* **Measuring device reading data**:

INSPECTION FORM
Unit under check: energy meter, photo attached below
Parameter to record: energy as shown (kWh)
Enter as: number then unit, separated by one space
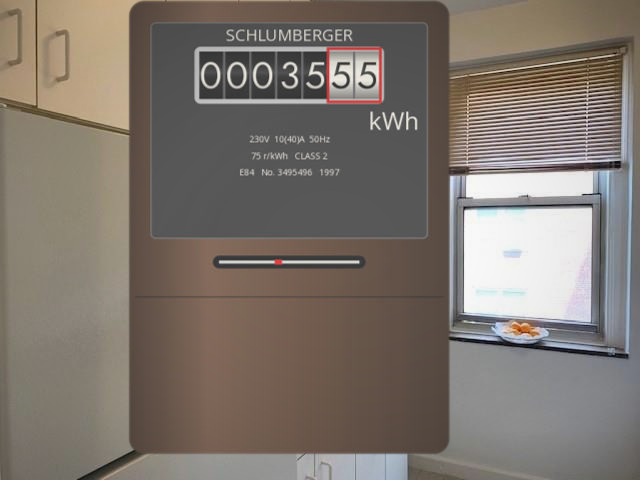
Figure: 35.55 kWh
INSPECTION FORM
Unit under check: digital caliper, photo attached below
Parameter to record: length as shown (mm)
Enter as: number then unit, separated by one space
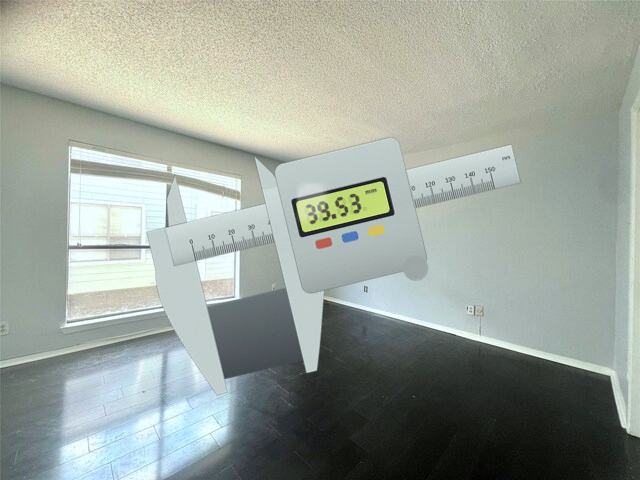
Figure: 39.53 mm
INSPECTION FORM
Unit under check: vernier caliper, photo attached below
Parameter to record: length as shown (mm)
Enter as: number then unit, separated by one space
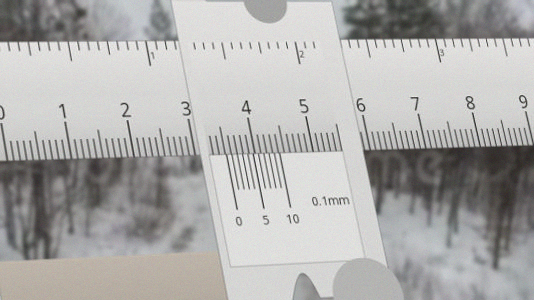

* **BRIEF**: Can you recast the lines above as a JSON list of strings, with one string per line, no blank lines, and the pictures left out?

* **RESULT FOR THIS EXERCISE**:
[
  "INSPECTION FORM",
  "Unit under check: energy meter, photo attached below",
  "Parameter to record: energy as shown (kWh)",
  "Enter as: number then unit, separated by one space",
  "Figure: 35.55 kWh",
  "INSPECTION FORM",
  "Unit under check: digital caliper, photo attached below",
  "Parameter to record: length as shown (mm)",
  "Enter as: number then unit, separated by one space",
  "Figure: 39.53 mm",
  "INSPECTION FORM",
  "Unit under check: vernier caliper, photo attached below",
  "Parameter to record: length as shown (mm)",
  "Enter as: number then unit, separated by one space"
]